Action item ▸
Gather the lines below that include the string "Reproducibility", copying each in full.
### Supplied data ###
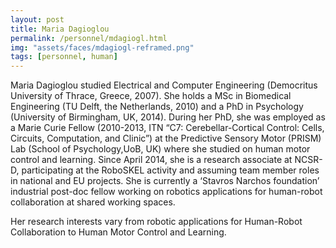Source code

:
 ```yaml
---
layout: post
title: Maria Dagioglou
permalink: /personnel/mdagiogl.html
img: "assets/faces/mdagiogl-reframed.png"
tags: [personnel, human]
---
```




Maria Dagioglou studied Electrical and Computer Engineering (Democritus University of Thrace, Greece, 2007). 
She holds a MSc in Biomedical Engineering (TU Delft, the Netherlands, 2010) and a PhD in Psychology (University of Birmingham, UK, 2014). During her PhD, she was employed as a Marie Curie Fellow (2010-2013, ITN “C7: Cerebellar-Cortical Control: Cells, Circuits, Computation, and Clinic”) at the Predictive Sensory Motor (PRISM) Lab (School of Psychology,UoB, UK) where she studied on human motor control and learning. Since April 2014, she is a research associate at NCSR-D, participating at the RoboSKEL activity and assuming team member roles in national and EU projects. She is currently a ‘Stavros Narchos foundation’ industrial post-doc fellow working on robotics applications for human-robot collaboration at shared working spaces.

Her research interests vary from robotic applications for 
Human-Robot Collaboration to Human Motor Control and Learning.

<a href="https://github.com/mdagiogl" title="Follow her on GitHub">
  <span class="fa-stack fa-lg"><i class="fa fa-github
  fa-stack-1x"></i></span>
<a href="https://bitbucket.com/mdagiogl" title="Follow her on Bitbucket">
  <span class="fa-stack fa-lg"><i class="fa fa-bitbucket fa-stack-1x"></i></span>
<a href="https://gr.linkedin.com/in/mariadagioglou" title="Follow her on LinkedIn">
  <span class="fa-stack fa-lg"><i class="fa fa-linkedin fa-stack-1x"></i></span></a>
###
### Supplied data ###
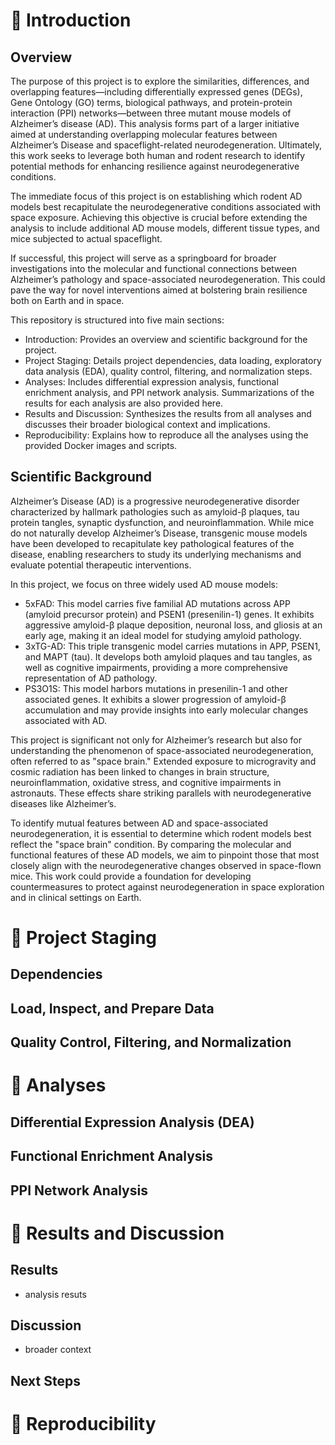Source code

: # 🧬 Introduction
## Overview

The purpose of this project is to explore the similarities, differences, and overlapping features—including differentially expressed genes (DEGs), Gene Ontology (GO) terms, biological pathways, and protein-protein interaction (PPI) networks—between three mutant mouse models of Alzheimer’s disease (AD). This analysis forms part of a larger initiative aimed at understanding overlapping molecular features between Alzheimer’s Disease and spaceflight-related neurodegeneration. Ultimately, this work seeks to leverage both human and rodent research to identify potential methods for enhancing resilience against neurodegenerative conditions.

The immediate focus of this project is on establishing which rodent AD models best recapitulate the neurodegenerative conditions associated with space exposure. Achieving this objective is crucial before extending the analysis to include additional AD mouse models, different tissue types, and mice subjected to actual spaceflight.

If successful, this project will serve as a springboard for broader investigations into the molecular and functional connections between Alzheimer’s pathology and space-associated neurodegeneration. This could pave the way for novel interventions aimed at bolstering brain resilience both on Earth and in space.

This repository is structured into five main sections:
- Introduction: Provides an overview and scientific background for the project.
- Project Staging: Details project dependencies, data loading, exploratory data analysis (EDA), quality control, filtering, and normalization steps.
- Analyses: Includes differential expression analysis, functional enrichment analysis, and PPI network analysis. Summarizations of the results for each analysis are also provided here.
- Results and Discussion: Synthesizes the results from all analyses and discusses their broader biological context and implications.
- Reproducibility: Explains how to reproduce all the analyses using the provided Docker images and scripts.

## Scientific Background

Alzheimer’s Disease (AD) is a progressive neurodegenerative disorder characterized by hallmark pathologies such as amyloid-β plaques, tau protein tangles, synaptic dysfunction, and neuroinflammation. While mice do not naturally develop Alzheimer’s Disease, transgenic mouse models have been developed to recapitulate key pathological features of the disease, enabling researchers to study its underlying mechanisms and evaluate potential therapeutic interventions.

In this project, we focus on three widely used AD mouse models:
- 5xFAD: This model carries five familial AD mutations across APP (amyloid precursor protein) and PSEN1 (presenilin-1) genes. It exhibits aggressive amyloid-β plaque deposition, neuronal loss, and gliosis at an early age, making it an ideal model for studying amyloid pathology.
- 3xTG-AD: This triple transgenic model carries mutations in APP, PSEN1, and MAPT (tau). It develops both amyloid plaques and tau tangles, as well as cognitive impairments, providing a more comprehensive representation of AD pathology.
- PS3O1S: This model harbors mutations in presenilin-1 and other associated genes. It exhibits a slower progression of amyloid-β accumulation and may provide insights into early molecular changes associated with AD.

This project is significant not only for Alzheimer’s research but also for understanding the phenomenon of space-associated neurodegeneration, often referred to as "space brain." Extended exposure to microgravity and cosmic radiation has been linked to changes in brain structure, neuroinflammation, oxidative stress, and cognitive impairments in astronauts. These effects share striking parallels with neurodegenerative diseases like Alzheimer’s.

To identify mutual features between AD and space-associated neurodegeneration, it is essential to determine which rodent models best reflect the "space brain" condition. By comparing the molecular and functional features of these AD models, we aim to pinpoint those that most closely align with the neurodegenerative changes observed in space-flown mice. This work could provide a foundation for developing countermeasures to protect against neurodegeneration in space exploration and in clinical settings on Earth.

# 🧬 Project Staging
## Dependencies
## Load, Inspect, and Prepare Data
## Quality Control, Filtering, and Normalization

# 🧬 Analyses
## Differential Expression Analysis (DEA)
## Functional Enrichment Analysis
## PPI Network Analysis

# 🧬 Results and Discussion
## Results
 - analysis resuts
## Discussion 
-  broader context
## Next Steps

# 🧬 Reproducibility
###
Response to the exercise ▸
- Reproducibility: Explains how to reproduce all the analyses using the provided Docker images and scripts.
# 🧬 Reproducibility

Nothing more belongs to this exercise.